**WORK INSTRUCTIONS:**
Each entry that follows should be written again verbatim.
=== MATERIAL FOR THE TASK ===
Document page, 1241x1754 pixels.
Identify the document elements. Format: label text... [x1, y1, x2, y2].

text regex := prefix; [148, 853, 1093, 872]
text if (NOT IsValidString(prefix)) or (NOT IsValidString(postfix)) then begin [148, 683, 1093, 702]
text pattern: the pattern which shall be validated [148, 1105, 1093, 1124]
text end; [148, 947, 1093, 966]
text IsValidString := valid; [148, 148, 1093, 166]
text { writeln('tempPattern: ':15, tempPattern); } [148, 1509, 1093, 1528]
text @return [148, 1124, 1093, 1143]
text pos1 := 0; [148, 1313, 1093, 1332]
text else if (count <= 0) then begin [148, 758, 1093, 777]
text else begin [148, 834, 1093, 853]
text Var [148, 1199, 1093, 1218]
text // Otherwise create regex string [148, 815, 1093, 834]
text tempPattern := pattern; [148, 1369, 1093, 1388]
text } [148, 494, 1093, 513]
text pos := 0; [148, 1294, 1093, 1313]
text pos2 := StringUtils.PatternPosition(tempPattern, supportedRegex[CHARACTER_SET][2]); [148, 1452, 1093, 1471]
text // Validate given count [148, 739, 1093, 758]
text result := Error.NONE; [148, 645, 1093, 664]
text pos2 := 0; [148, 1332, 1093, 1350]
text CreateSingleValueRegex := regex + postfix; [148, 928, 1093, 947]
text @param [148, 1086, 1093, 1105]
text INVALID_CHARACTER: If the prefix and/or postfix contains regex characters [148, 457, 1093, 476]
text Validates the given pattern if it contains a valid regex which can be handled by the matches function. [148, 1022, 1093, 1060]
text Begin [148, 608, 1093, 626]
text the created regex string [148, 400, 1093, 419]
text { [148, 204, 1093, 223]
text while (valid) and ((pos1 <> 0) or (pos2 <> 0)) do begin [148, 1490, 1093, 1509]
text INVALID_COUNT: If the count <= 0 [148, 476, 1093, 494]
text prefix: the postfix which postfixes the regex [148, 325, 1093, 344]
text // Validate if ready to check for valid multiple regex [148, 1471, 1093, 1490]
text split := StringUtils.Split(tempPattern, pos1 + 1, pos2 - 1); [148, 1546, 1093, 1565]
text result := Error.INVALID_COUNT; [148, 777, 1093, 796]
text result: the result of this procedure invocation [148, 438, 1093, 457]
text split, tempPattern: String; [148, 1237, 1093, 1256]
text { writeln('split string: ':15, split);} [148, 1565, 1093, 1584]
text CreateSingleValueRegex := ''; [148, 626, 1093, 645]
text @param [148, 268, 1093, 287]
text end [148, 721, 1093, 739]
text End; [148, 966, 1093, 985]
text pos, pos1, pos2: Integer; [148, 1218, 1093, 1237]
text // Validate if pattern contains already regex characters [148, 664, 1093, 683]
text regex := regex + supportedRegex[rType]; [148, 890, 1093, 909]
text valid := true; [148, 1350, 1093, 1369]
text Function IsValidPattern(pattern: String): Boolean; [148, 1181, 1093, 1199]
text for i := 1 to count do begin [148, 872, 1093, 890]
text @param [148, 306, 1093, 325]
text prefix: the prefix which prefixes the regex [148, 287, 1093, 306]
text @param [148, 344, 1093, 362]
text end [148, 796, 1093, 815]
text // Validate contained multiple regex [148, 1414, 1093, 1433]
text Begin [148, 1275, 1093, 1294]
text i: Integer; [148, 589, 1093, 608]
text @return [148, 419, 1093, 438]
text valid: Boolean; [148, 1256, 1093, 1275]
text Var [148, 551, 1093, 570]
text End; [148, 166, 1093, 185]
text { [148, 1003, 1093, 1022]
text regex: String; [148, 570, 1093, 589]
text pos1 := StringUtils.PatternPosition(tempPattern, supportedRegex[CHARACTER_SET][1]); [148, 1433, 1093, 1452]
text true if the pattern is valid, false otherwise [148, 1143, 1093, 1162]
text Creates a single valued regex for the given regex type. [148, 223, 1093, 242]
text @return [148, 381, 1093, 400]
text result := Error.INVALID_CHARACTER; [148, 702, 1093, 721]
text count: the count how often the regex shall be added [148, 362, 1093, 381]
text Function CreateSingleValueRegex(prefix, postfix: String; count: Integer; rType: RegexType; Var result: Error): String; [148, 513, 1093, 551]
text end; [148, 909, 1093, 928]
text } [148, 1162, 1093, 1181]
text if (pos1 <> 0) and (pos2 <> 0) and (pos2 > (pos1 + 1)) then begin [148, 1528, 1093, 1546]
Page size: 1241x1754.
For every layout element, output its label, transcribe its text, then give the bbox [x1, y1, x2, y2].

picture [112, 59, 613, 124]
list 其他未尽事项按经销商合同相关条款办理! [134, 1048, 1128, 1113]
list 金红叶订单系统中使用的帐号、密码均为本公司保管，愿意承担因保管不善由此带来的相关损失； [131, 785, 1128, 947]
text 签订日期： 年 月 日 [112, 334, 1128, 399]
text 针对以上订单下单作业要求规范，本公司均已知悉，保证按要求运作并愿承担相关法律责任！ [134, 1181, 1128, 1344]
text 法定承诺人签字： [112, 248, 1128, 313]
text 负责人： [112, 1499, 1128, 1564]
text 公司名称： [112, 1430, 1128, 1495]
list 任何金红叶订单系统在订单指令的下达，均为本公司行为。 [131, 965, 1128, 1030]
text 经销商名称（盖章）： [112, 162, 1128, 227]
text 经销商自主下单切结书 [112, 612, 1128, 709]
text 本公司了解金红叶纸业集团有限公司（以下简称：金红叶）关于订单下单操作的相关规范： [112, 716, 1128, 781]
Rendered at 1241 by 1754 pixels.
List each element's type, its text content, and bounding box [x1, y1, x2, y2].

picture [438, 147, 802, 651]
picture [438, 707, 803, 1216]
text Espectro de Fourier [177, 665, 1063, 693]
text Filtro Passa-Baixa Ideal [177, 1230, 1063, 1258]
===
**SOLUTION FOR THIS PROBLEM:**
Document page, 1241x1754 pixels.
Identify the document elements. Format: label text... [x1, y1, x2, y2].

text regex := prefix; [148, 853, 1093, 872]
text if (NOT IsValidString(prefix)) or (NOT IsValidString(postfix)) then begin [148, 683, 1093, 702]
text pattern: the pattern which shall be validated [148, 1105, 1093, 1124]
text end; [148, 947, 1093, 966]
text IsValidString := valid; [148, 148, 1093, 166]
text { writeln('tempPattern: ':15, tempPattern); } [148, 1509, 1093, 1528]
text @return [148, 1124, 1093, 1143]
text pos1 := 0; [148, 1313, 1093, 1332]
text else if (count <= 0) then begin [148, 758, 1093, 777]
text else begin [148, 834, 1093, 853]
text Var [148, 1199, 1093, 1218]
text // Otherwise create regex string [148, 815, 1093, 834]
text tempPattern := pattern; [148, 1369, 1093, 1388]
text } [148, 494, 1093, 513]
text pos := 0; [148, 1294, 1093, 1313]
text pos2 := StringUtils.PatternPosition(tempPattern, supportedRegex[CHARACTER_SET][2]); [148, 1452, 1093, 1471]
text // Validate given count [148, 739, 1093, 758]
text result := Error.NONE; [148, 645, 1093, 664]
text pos2 := 0; [148, 1332, 1093, 1350]
text CreateSingleValueRegex := regex + postfix; [148, 928, 1093, 947]
text @param [148, 1086, 1093, 1105]
text INVALID_CHARACTER: If the prefix and/or postfix contains regex characters [148, 457, 1093, 476]
text Validates the given pattern if it contains a valid regex which can be handled by the matches function. [148, 1022, 1093, 1060]
text Begin [148, 608, 1093, 626]
text the created regex string [148, 400, 1093, 419]
text { [148, 204, 1093, 223]
text while (valid) and ((pos1 <> 0) or (pos2 <> 0)) do begin [148, 1490, 1093, 1509]
text INVALID_COUNT: If the count <= 0 [148, 476, 1093, 494]
text prefix: the postfix which postfixes the regex [148, 325, 1093, 344]
text // Validate if ready to check for valid multiple regex [148, 1471, 1093, 1490]
text split := StringUtils.Split(tempPattern, pos1 + 1, pos2 - 1); [148, 1546, 1093, 1565]
text result := Error.INVALID_COUNT; [148, 777, 1093, 796]
text result: the result of this procedure invocation [148, 438, 1093, 457]
text split, tempPattern: String; [148, 1237, 1093, 1256]
text { writeln('split string: ':15, split);} [148, 1565, 1093, 1584]
text CreateSingleValueRegex := ''; [148, 626, 1093, 645]
text @param [148, 268, 1093, 287]
text end [148, 721, 1093, 739]
text End; [148, 966, 1093, 985]
text pos, pos1, pos2: Integer; [148, 1218, 1093, 1237]
text // Validate if pattern contains already regex characters [148, 664, 1093, 683]
text regex := regex + supportedRegex[rType]; [148, 890, 1093, 909]
text valid := true; [148, 1350, 1093, 1369]
text Function IsValidPattern(pattern: String): Boolean; [148, 1181, 1093, 1199]
text for i := 1 to count do begin [148, 872, 1093, 890]
text @param [148, 306, 1093, 325]
text prefix: the prefix which prefixes the regex [148, 287, 1093, 306]
text @param [148, 344, 1093, 362]
text end [148, 796, 1093, 815]
text // Validate contained multiple regex [148, 1414, 1093, 1433]
text Begin [148, 1275, 1093, 1294]
text i: Integer; [148, 589, 1093, 608]
text @return [148, 419, 1093, 438]
text valid: Boolean; [148, 1256, 1093, 1275]
text Var [148, 551, 1093, 570]
text End; [148, 166, 1093, 185]
text { [148, 1003, 1093, 1022]
text regex: String; [148, 570, 1093, 589]
text pos1 := StringUtils.PatternPosition(tempPattern, supportedRegex[CHARACTER_SET][1]); [148, 1433, 1093, 1452]
text true if the pattern is valid, false otherwise [148, 1143, 1093, 1162]
text Creates a single valued regex for the given regex type. [148, 223, 1093, 242]
text @return [148, 381, 1093, 400]
text result := Error.INVALID_CHARACTER; [148, 702, 1093, 721]
text count: the count how often the regex shall be added [148, 362, 1093, 381]
text Function CreateSingleValueRegex(prefix, postfix: String; count: Integer; rType: RegexType; Var result: Error): String; [148, 513, 1093, 551]
text end; [148, 909, 1093, 928]
text } [148, 1162, 1093, 1181]
text if (pos1 <> 0) and (pos2 <> 0) and (pos2 > (pos1 + 1)) then begin [148, 1528, 1093, 1546]
Page size: 1241x1754.
For every layout element, output its label, transcribe its text, then give the bbox [x1, y1, x2, y2].

picture [112, 59, 613, 124]
list 其他未尽事项按经销商合同相关条款办理! [134, 1048, 1128, 1113]
list 金红叶订单系统中使用的帐号、密码均为本公司保管，愿意承担因保管不善由此带来的相关损失； [131, 785, 1128, 947]
text 签订日期： 年 月 日 [112, 334, 1128, 399]
text 针对以上订单下单作业要求规范，本公司均已知悉，保证按要求运作并愿承担相关法律责任！ [134, 1181, 1128, 1344]
text 法定承诺人签字： [112, 248, 1128, 313]
text 负责人： [112, 1499, 1128, 1564]
text 公司名称： [112, 1430, 1128, 1495]
list 任何金红叶订单系统在订单指令的下达，均为本公司行为。 [131, 965, 1128, 1030]
text 经销商名称（盖章）： [112, 162, 1128, 227]
text 经销商自主下单切结书 [112, 612, 1128, 709]
text 本公司了解金红叶纸业集团有限公司（以下简称：金红叶）关于订单下单操作的相关规范： [112, 716, 1128, 781]
Rendered at 1241 by 1754 pixels.
List each element's type, its text content, and bounding box [x1, y1, x2, y2].

picture [438, 147, 802, 651]
picture [438, 707, 803, 1216]
text Espectro de Fourier [177, 665, 1063, 693]
text Filtro Passa-Baixa Ideal [177, 1230, 1063, 1258]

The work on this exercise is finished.